A Chinese scientist is proud of his gene editing work, although he has been accused of a secretive, irresponsible and dangerous attitude.
He Jiankui, an associate professor at Southern University of Science and Technology in Shenzhen, used a gene-editing technology to alter the genes of twin girls born last month. It is the first known case of using such technology in human embryos.
Dr He said the altered genes would help protect the girls from infection with HIV, the virus that causes AIDS.
His announcement was made at a conference in Hong Kong. Organisers of the conference claim they were previously unaware of He’s work.

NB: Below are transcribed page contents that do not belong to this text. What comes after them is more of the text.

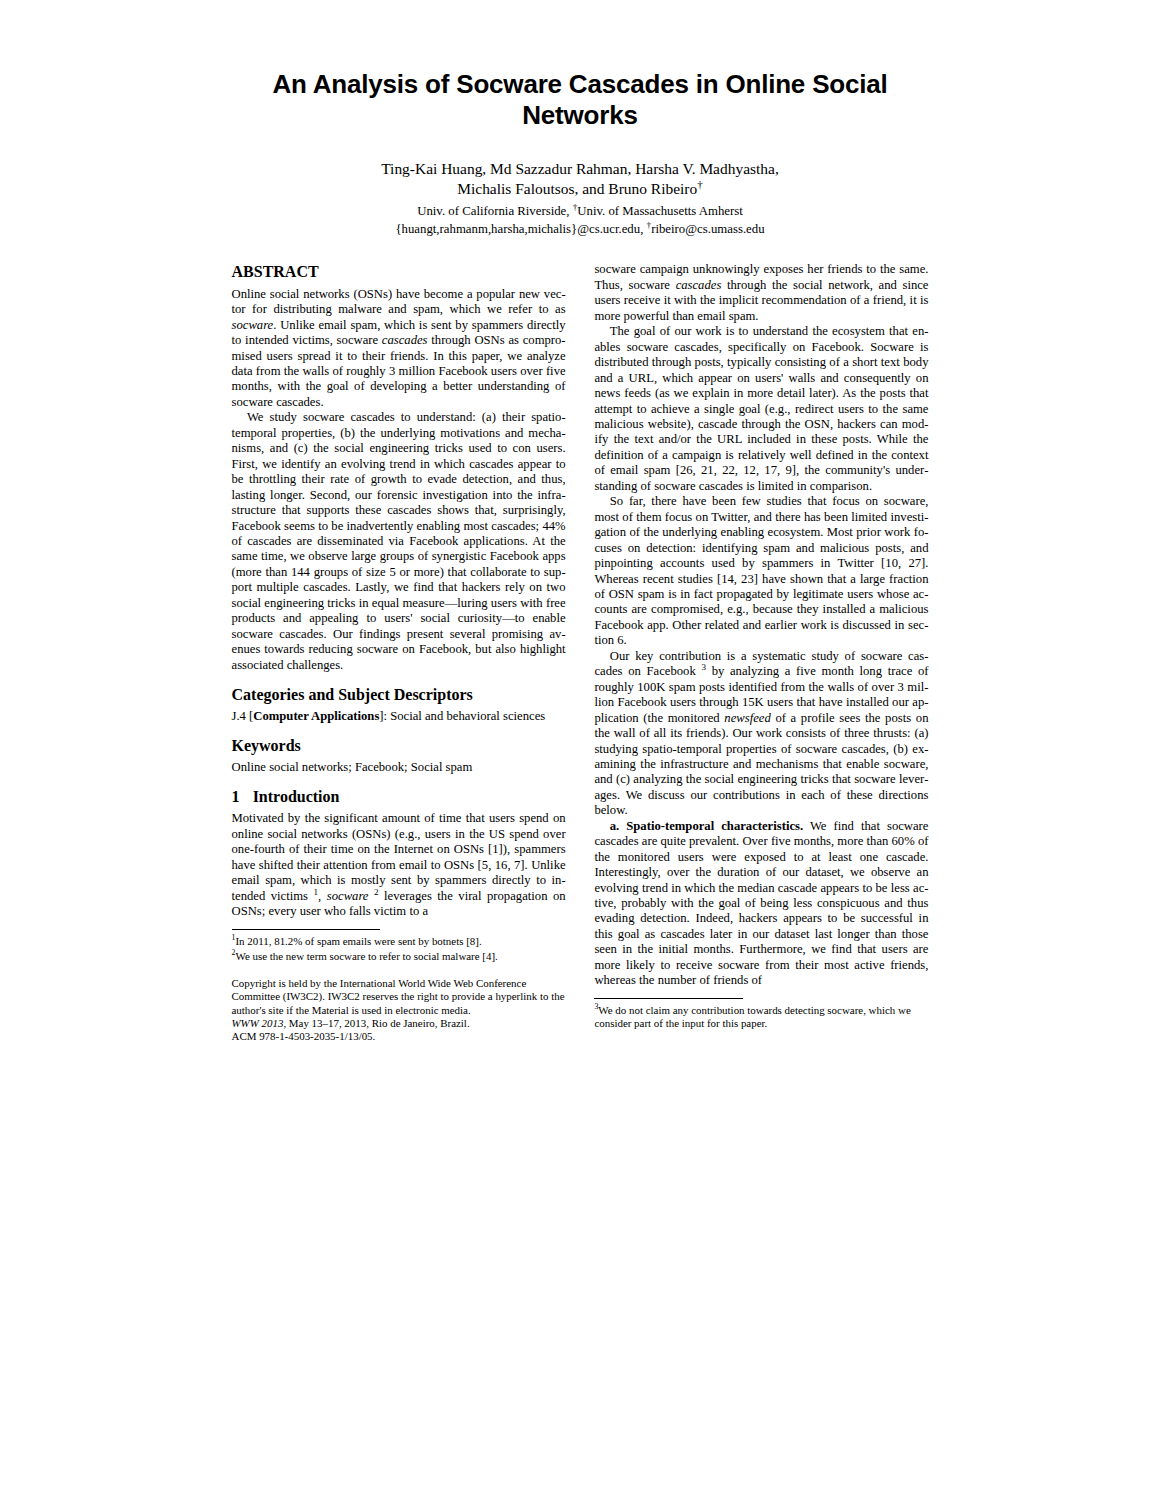An Analysis of Socware Cascades in Online Social
Networks
Ting-Kai Huang, Md Sazzadur Rahman, Harsha V. Madhyastha,
Michalis Faloutsos, and Bruno Ribeiro†
Univ. of California Riverside, †Univ. of Massachusetts Amherst
{huangt,rahmanm,harsha,michalis}@cs.ucr.edu, †ribeiro@cs.umass.edu
ABSTRACT
Online social networks (OSNs) have become a popular new vector for distributing malware and spam, which we refer to as socware. Unlike email spam, which is sent by spammers directly to intended victims, socware cascades through OSNs as compromised users spread it to their friends. In this paper, we analyze data from the walls of roughly 3 million Facebook users over five months, with the goal of developing a better understanding of socware cascades.
We study socware cascades to understand: (a) their spatio-temporal properties, (b) the underlying motivations and mechanisms, and (c) the social engineering tricks used to con users. First, we identify an evolving trend in which cascades appear to be throttling their rate of growth to evade detection, and thus, lasting longer. Second, our forensic investigation into the infrastructure that supports these cascades shows that, surprisingly, Facebook seems to be inadvertently enabling most cascades; 44% of cascades are disseminated via Facebook applications. At the same time, we observe large groups of synergistic Facebook apps (more than 144 groups of size 5 or more) that collaborate to support multiple cascades. Lastly, we find that hackers rely on two social engineering tricks in equal measure—luring users with free products and appealing to users' social curiosity—to enable socware cascades. Our findings present several promising avenues towards reducing socware on Facebook, but also highlight associated challenges.
Categories and Subject Descriptors
J.4 [Computer Applications]: Social and behavioral sciences
Keywords
Online social networks; Facebook; Social spam
1 Introduction
Motivated by the significant amount of time that users spend on online social networks (OSNs) (e.g., users in the US spend over one-fourth of their time on the Internet on OSNs [1]), spammers have shifted their attention from email to OSNs [5, 16, 7]. Unlike email spam, which is mostly sent by spammers directly to intended victims 1, socware 2 leverages the viral propagation on OSNs; every user who falls victim to a
1In 2011, 81.2% of spam emails were sent by botnets [8].
2We use the new term socware to refer to social malware [4].
Copyright is held by the International World Wide Web Conference Committee (IW3C2). IW3C2 reserves the right to provide a hyperlink to the author's site if the Material is used in electronic media.
WWW 2013, May 13–17, 2013, Rio de Janeiro, Brazil.
ACM 978-1-4503-2035-1/13/05.
socware campaign unknowingly exposes her friends to the same. Thus, socware cascades through the social network, and since users receive it with the implicit recommendation of a friend, it is more powerful than email spam.
The goal of our work is to understand the ecosystem that enables socware cascades, specifically on Facebook. Socware is distributed through posts, typically consisting of a short text body and a URL, which appear on users' walls and consequently on news feeds (as we explain in more detail later). As the posts that attempt to achieve a single goal (e.g., redirect users to the same malicious website), cascade through the OSN, hackers can modify the text and/or the URL included in these posts. While the definition of a campaign is relatively well defined in the context of email spam [26, 21, 22, 12, 17, 9], the community's understanding of socware cascades is limited in comparison.
So far, there have been few studies that focus on socware, most of them focus on Twitter, and there has been limited investigation of the underlying enabling ecosystem. Most prior work focuses on detection: identifying spam and malicious posts, and pinpointing accounts used by spammers in Twitter [10, 27]. Whereas recent studies [14, 23] have shown that a large fraction of OSN spam is in fact propagated by legitimate users whose accounts are compromised, e.g., because they installed a malicious Facebook app. Other related and earlier work is discussed in section 6.
Our key contribution is a systematic study of socware cascades on Facebook 3 by analyzing a five month long trace of roughly 100K spam posts identified from the walls of over 3 million Facebook users through 15K users that have installed our application (the monitored newsfeed of a profile sees the posts on the wall of all its friends). Our work consists of three thrusts: (a) studying spatio-temporal properties of socware cascades, (b) examining the infrastructure and mechanisms that enable socware, and (c) analyzing the social engineering tricks that socware leverages. We discuss our contributions in each of these directions below.
a. Spatio-temporal characteristics. We find that socware cascades are quite prevalent. Over five months, more than 60% of the monitored users were exposed to at least one cascade. Interestingly, over the duration of our dataset, we observe an evolving trend in which the median cascade appears to be less active, probably with the goal of being less conspicuous and thus evading detection. Indeed, hackers appears to be successful in this goal as cascades later in our dataset last longer than those seen in the initial months. Furthermore, we find that users are more likely to receive socware from their most active friends, whereas the number of friends of
3We do not claim any contribution towards detecting socware, which we consider part of the input for this paper.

More than 100 scientists have published an open letter saying the use of CRISPR-Cas9 technology on humans was dangerous and unjustified. The critics include Chinese scientists, even He’s university, which says it did not know of his work and is launching an investigation.
China's National Health Commission issued a statement on its website saying it was highly concerned and has ordered an official investigation.

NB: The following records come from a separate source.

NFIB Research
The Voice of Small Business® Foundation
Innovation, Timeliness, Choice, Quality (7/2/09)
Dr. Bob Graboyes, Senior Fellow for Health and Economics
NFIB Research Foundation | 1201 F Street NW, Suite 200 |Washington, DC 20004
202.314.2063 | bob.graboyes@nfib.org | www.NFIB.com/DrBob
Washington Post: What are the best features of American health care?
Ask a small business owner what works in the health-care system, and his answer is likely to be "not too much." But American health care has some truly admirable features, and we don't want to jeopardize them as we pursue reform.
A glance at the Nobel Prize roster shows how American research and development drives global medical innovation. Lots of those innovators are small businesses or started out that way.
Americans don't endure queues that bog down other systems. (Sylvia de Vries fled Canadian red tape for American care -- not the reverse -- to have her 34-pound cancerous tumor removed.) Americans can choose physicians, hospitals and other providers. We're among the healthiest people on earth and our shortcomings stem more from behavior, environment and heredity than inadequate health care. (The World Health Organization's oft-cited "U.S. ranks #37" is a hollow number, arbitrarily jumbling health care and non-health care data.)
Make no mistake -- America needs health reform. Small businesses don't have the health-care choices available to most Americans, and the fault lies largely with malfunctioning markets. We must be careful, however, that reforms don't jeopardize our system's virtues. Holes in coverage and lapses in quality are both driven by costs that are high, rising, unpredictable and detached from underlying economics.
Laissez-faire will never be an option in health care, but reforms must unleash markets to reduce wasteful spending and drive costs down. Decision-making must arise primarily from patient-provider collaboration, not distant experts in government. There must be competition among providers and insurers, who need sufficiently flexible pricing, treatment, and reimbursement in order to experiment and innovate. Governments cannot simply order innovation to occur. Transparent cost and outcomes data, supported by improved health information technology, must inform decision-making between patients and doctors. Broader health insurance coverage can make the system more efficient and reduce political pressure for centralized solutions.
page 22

It has not yet been possible to verify the claims, as Dr He has not provide any written documentation of his research, which was carried out at his expense while on voluntary leave. He says the study has been submitted to a scientific journal for review, but did not specify the journal.
Dr He says he understands his work will be controversial, but he believes families need this technology and is willing to take the criticism for their sakes.
Another volunteer is reportedly pregnant as part of the research.